START Record extracts
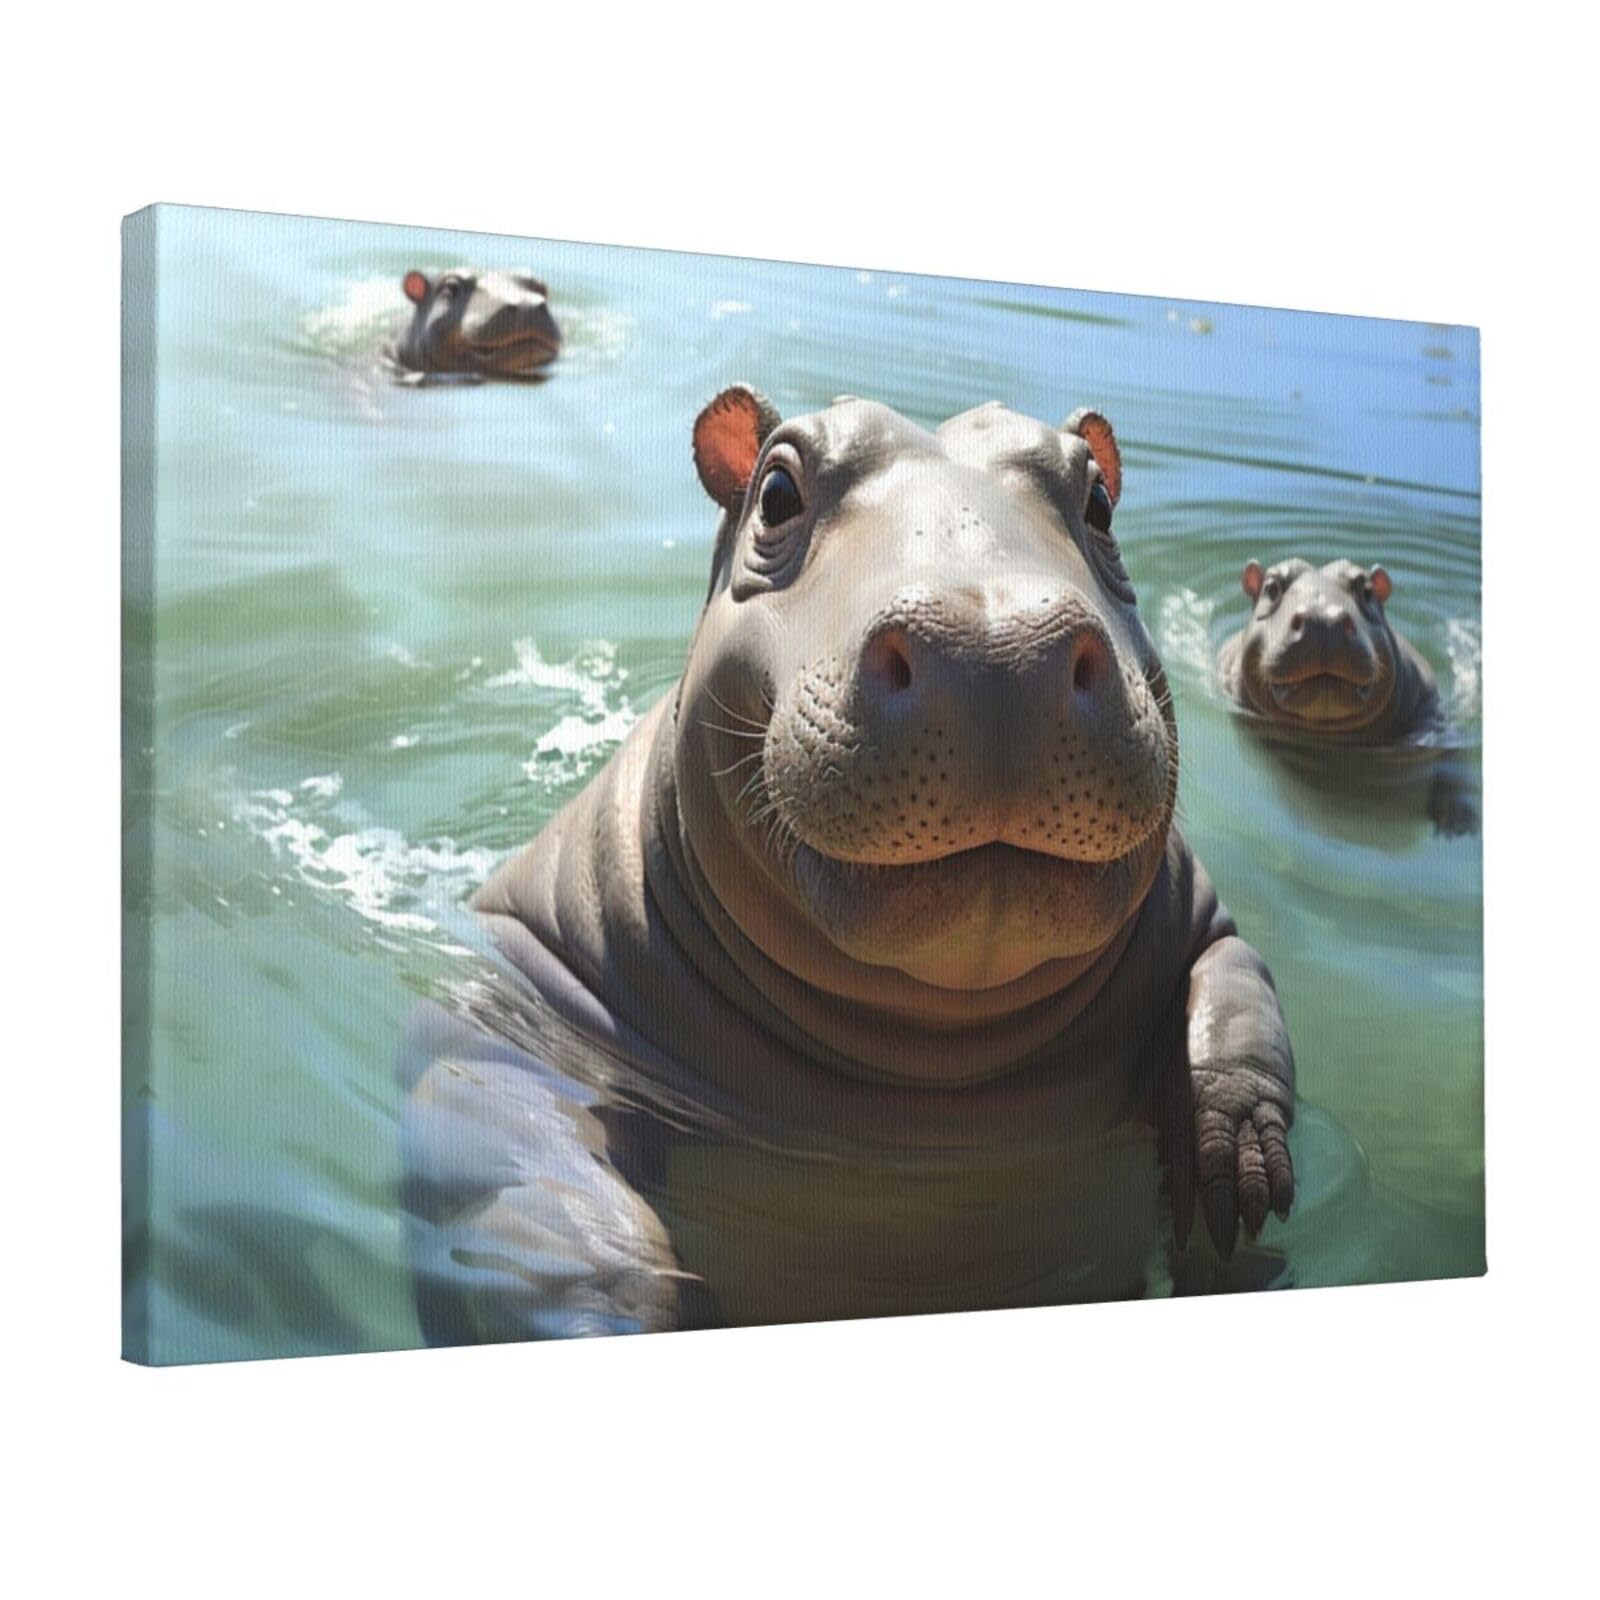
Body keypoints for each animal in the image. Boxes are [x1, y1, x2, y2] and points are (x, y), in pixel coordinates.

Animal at [401, 389, 1296, 1342]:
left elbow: (1236, 995)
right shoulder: (511, 989)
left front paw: (1241, 1170)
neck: (935, 1065)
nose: (1001, 650)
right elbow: (520, 1164)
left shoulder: (1206, 922)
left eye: (1099, 505)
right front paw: (619, 1308)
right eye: (777, 493)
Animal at [1216, 557, 1478, 835]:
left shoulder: (1435, 720)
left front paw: (1458, 823)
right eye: (1271, 587)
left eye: (1367, 591)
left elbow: (1453, 759)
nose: (1323, 620)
END Record extracts
Problem requirements. Every line of the entries above that includes "right" should be copied.

Answer for this exercise.
right shoulder: (511, 989)
right elbow: (520, 1164)
right front paw: (619, 1308)
right eye: (777, 493)
right eye: (1271, 587)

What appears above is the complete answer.